Robert Duvall also stars as Frank Hackett, and like Diana, he hasn't much real character; he's mostly focused on hanging onto his power and control; he's borderline psychotic. The film's focus, of course, is Howard Beale (Peter Finch). He's an old buddy of Max's, and he, too, is on his way out, but he's not much more than the sum of his speeches. As a TV anchorman, he's losing ratings and is let go with two weeks' notice. On the air he announces that he's going to kill himself. This leads to another appearance in which he says everything is "bullshit."

That, in turn, increases his popularity to the point that he is given his own show, and free reign to rant and rave about anything he wants. (He usually collapses, on air, after his furious rages.) But the thing that everyone remembers is the most quotable scene, in which Howard appeals to his audience to get up, go to the window, and shout "I'm as mad as hell, and I can't take it anymore!" Most people know and love that line, even though it's not specific what they're mad as hell about; neither is Howard. At any given point, he rages about oil prices, corporate takeovers, the brainwashing quality of television, and any other thing.

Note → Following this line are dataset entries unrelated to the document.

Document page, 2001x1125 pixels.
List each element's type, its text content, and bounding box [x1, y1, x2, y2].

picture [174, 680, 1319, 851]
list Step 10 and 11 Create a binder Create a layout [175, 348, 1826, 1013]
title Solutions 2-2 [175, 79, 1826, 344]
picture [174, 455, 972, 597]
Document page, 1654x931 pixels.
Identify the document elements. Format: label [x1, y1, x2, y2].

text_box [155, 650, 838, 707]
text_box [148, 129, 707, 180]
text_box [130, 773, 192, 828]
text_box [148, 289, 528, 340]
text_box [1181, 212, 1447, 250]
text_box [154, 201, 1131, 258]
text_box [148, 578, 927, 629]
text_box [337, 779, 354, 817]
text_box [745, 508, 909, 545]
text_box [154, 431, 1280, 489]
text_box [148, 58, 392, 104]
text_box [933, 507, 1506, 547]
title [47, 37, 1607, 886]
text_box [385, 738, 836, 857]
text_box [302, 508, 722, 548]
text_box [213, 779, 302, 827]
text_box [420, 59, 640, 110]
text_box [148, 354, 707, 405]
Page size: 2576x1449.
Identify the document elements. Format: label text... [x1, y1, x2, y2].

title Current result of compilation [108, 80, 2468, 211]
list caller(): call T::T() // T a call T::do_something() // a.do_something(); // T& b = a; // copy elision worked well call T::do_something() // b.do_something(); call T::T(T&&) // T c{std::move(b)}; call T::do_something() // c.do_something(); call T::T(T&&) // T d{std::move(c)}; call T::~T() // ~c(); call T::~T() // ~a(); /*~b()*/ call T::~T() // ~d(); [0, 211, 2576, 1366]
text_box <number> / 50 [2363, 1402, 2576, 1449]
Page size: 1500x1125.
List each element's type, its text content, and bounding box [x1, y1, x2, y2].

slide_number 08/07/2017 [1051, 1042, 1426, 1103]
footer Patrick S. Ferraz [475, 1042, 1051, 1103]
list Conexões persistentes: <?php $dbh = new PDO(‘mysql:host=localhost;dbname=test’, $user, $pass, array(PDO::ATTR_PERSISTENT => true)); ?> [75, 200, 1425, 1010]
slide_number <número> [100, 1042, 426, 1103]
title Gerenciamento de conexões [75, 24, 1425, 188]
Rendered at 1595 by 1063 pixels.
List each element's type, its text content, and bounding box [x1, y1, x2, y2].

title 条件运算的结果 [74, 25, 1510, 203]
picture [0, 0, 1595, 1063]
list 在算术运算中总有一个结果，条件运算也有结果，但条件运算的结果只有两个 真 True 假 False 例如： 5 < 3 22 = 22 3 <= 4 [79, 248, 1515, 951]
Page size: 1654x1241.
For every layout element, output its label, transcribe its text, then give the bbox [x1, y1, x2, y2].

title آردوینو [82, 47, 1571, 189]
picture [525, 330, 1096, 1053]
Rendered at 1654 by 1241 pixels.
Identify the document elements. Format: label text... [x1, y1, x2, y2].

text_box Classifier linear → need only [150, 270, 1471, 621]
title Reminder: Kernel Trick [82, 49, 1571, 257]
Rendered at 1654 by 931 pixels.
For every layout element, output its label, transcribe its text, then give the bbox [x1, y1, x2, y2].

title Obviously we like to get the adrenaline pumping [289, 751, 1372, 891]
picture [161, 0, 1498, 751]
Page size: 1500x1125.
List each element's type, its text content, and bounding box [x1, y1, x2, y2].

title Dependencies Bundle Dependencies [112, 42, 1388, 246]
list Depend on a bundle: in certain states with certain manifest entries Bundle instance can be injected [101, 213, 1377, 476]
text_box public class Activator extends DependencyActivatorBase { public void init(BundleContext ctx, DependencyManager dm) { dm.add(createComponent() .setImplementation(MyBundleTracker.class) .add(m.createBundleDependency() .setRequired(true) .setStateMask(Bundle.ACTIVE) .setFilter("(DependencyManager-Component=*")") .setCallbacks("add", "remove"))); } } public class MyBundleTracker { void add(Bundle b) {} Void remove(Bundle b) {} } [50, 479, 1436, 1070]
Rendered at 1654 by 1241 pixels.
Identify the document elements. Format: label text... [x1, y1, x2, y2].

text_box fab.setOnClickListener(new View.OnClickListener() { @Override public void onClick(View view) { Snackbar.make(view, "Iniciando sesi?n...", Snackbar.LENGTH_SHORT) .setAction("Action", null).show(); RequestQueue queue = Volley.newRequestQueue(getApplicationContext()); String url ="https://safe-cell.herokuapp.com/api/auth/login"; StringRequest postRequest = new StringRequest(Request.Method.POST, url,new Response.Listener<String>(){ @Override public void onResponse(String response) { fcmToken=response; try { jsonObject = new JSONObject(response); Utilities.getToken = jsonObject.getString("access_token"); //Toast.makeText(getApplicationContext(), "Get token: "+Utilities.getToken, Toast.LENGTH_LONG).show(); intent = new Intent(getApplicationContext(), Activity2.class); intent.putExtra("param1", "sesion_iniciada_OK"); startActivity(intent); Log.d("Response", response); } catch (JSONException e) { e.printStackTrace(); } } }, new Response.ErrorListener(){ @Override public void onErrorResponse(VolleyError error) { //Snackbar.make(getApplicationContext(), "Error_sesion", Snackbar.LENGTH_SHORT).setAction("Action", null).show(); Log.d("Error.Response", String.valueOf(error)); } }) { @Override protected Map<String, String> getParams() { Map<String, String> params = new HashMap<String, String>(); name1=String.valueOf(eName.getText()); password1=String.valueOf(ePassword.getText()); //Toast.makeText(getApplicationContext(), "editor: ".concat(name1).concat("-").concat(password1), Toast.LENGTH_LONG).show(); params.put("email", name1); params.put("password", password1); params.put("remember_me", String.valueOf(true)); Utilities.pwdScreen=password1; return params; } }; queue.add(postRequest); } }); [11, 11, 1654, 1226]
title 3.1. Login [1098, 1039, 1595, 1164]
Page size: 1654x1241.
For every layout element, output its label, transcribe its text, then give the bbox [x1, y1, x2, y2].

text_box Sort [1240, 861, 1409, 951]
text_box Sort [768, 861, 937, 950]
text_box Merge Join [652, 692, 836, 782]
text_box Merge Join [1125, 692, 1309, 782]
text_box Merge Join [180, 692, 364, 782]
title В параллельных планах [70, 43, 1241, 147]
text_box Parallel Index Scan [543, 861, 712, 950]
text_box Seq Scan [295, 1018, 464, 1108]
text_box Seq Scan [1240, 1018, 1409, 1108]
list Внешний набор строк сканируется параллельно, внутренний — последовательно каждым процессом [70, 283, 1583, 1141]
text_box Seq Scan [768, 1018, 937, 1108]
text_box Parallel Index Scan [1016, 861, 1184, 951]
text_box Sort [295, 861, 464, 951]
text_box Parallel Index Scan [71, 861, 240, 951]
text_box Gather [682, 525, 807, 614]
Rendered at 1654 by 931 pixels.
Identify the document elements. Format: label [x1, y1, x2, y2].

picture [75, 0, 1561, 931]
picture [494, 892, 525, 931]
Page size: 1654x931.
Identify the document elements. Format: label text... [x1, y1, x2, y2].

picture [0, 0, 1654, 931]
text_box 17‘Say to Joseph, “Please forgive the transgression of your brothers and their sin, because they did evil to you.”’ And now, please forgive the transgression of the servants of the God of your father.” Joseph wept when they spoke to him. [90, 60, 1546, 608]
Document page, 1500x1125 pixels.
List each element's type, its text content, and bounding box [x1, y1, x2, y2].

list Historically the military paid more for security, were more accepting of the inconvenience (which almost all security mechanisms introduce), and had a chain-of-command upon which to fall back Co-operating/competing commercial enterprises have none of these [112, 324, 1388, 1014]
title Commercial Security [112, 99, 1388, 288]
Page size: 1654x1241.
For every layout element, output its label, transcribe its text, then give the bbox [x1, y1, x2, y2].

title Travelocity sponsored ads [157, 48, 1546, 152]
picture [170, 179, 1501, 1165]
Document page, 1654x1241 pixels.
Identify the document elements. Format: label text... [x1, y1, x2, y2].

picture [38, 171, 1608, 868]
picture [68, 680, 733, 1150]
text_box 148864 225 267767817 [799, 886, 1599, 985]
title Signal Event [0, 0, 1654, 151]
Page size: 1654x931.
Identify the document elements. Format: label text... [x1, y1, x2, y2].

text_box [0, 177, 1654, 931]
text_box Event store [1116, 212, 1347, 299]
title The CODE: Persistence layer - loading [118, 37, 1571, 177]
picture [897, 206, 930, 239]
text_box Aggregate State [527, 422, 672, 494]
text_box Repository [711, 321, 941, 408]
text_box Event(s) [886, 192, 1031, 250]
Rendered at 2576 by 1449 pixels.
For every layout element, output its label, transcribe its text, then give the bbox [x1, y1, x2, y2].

That's the secret to the film's immense popularity, though, is this angry, sudden blast of "truth" -- without being specific -- as if it had never been spoken aloud before. This is coupled with the feeling that the movie was so dangerous that no one was ever going to really get it. But it's actually danger packaged in a safe container. The same thing happened to American Beauty (1999), and it, too, was a huge success and also an Oscar winner. Both movies more or less blow off steam, but don't really offer anything constructive. It feels good to watch them, like a night of drinking. Despite the five Oscar nominations for acting here, these characters are targets of Chayefsky's; he doesn't care about them much and has only created them to step on them. At various points, Max talks about how he loves Diana, or how Howard is his old friend, but we rarely feel these emotions.

However, the movie has endured, and it's definitely fascinating, with meaningful or memorable chunks throughout. It was nominated for ten Oscars and won four. Dunaway won Best Actress. Beatrice Straight received Best Supporting Actress for basically a single scene: she plays Max's wife and throws a major fit when he announces that he's moving in with Diana. Likewise, Ned Beatty was nominated (Best Supporting Actor) for a single speech. This all says more for the respect and awe for Chayefsky's writing than for the performances. Finch won for Best Actor, even though he passed away of a heart attack just months before the Oscar ceremony. And of course Chayefsky won for his screenplay. Nominations included one for director Lumet, one for actor Holden, one for Best Picture, and nods for Cinematography and Editing. Rocky and All the President's Men were two of the evening's other big winners.

Warner Home Video has released Network on Blu-Ray, complete with the tagline "still mad as hell" on the box cover. It comes with a six-part making-of documentary, an interview with Lumet, a vintage interview with Chayefsky with Dinah Shore, and a commentary track by Lumet.